I understand that in order to detect a cycle in a linked list I can use the Hare and Tortoise approach, which holds 2 pointers (slow and fast ones). However, after reading in wiki and other resources, I do not understand why is it guaranteed that the two pointers will meet in O(n) time complexity.

Answer 1

Let iterators A and B go through the list respectively by ones and by twos. Consdier there exists a loop. Then at the moment when A enters the loop, B will already be somewhere inside it. If the length of the loop is K, then B will run around it in ]K/2[ moves, so at most in 2*]K/2[ iterations we will get a situation when B appears behind A in a distance 1: B->A or 2: B->.->A, and it's B'th turn. After this, obviously, they will meet either in 1 or 2 moves.
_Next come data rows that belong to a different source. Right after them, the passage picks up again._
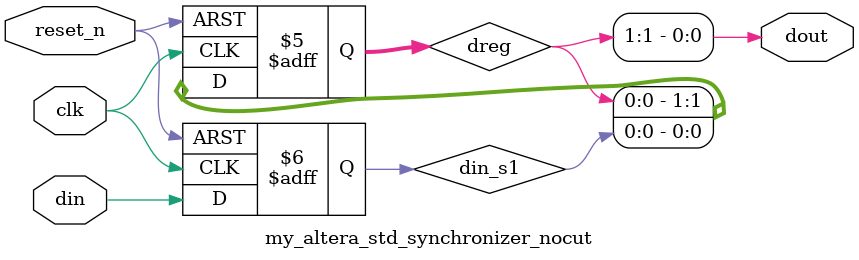
<source format=v>

`timescale 1ns / 1ns

module my_altera_std_synchronizer_nocut (
                                clk, 
                                reset_n, 
                                din, 
                                dout
                                );

   parameter depth = 3; // This value must be >= 2 !
   parameter rst_value = 0;     
     
   input   clk;
   input   reset_n;    
   input   din;
   output  dout;
   
   // QuartusII synthesis directives:
   //     1. Preserve all registers ie. do not touch them.
   //     2. Do not merge other flip-flops with synchronizer flip-flops.
   // QuartusII TimeQuest directives:
   //     1. Identify all flip-flops in this module as members of the synchronizer 
   //        to enable automatic metastability MTBF analysis.

   (* altera_attribute = {"-name ADV_NETLIST_OPT_ALLOWED NEVER_ALLOW; -name SYNCHRONIZER_IDENTIFICATION FORCED; -name DONT_MERGE_REGISTER ON; -name PRESERVE_REGISTER ON  "} *) reg din_s1;

   (* altera_attribute = {"-name ADV_NETLIST_OPT_ALLOWED NEVER_ALLOW; -name DONT_MERGE_REGISTER ON; -name PRESERVE_REGISTER ON"} *) reg [depth-2:0] dreg;    
   
   //synthesis translate_off
   initial begin
      if (depth <2) begin
         $display("%m: Error: synchronizer length: %0d less than 2.", depth);
      end
   end

   // the first synchronizer register is either a simple D flop for synthesis
   // and non-metastable simulation or a D flop with a method to inject random
   // metastable events resulting in random delay of [0,1] cycles
   
`ifdef __ALTERA_STD__METASTABLE_SIM

   reg[31:0]  RANDOM_SEED = 123456;      
   wire  next_din_s1;
   wire  dout;
   reg   din_last;
   reg          random;
   event metastable_event; // hook for debug monitoring

   initial begin
      $display("%m: Info: Metastable event injection simulation mode enabled");
   end
   
   always @(posedge clk) begin
      if (reset_n == 0)
        random <= $random(RANDOM_SEED);
      else
        random <= $random;
   end

   assign next_din_s1 = (din_last ^ din) ? random : din;   

   always @(posedge clk or negedge reset_n) begin
       if (reset_n == 0) 
         din_last <= (rst_value == 0)? 1'b0 : 1'b1;
       else
         din_last <= din;
   end

   always @(posedge clk or negedge reset_n) begin
       if (reset_n == 0) 
         din_s1 <= (rst_value == 0)? 1'b0 : 1'b1;
       else
         din_s1 <= next_din_s1;
   end
   
`else 

   //synthesis translate_on   
   generate if (rst_value == 0)
       always @(posedge clk or negedge reset_n) begin
           if (reset_n == 0) 
             din_s1 <= 1'b0;
           else
             din_s1 <= din;
       end
   endgenerate
   
   generate if (rst_value == 1)
       always @(posedge clk or negedge reset_n) begin
           if (reset_n == 0) 
             din_s1 <= 1'b1;
           else
             din_s1 <= din;
       end
   endgenerate
   //synthesis translate_off      

`endif

`ifdef __ALTERA_STD__METASTABLE_SIM_VERBOSE
   always @(*) begin
      if (reset_n && (din_last != din) && (random != din)) begin
         $display("%m: Verbose Info: metastable event @ time %t", $time);
         ->metastable_event;
      end
   end      
`endif

   //synthesis translate_on

   // the remaining synchronizer registers form a simple shift register
   // of length depth-1
   generate if (rst_value == 0)
      if (depth < 3) begin
         always @(posedge clk or negedge reset_n) begin
            if (reset_n == 0) 
              dreg <= {depth-1{1'b0}};            
            else
              dreg <= din_s1;
         end         
      end else begin
         always @(posedge clk or negedge reset_n) begin
            if (reset_n == 0) 
              dreg <= {depth-1{1'b0}};
            else
              dreg <= {dreg[depth-3:0], din_s1};
         end
      end
   endgenerate
   
   generate if (rst_value == 1)
      if (depth < 3) begin
         always @(posedge clk or negedge reset_n) begin
            if (reset_n == 0) 
              dreg <= {depth-1{1'b1}};            
            else
              dreg <= din_s1;
         end         
      end else begin
         always @(posedge clk or negedge reset_n) begin
            if (reset_n == 0) 
              dreg <= {depth-1{1'b1}};
            else
              dreg <= {dreg[depth-3:0], din_s1};
         end
      end
   endgenerate

   assign dout = dreg[depth-2];
   
endmodule 


                        

</source>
So, if the loop exists and begins at some position P, then we do at most 2*P + 2*]K/2[ + 2 = O(N) iterations.

Answer 2

this is the while loop of tortoise and hare algorithm:

    while tortoise:
        hare = hare.next
        tortoise = tortoise.next
        # if not hare, states that i have a single node.
        # hare.next means that we have a tail value. So we do not have a cycle
        if (not hare) or (not hare.next):
            return False
        else:
            hare = hare.next
        if tortoise == hare:
            return True

Although hare moves 2 steps forward, meaning that there is a chance that it might loop over and over again within the cycle, and touch multiple nodes over and over again, technically speaking, it is all happening within one while loop.

Answer 3

//if you just want to check if there is a loop

loop = false;
item = head-of-list; 
while (item != nil)
{
   if (item.next < 0) 
   {
      loop = true; 
      break; 
   }
   else
   {
      actual = item;
      item = item.next; 
      actual.next = actual.next * -1; 
   }
} 

return loop;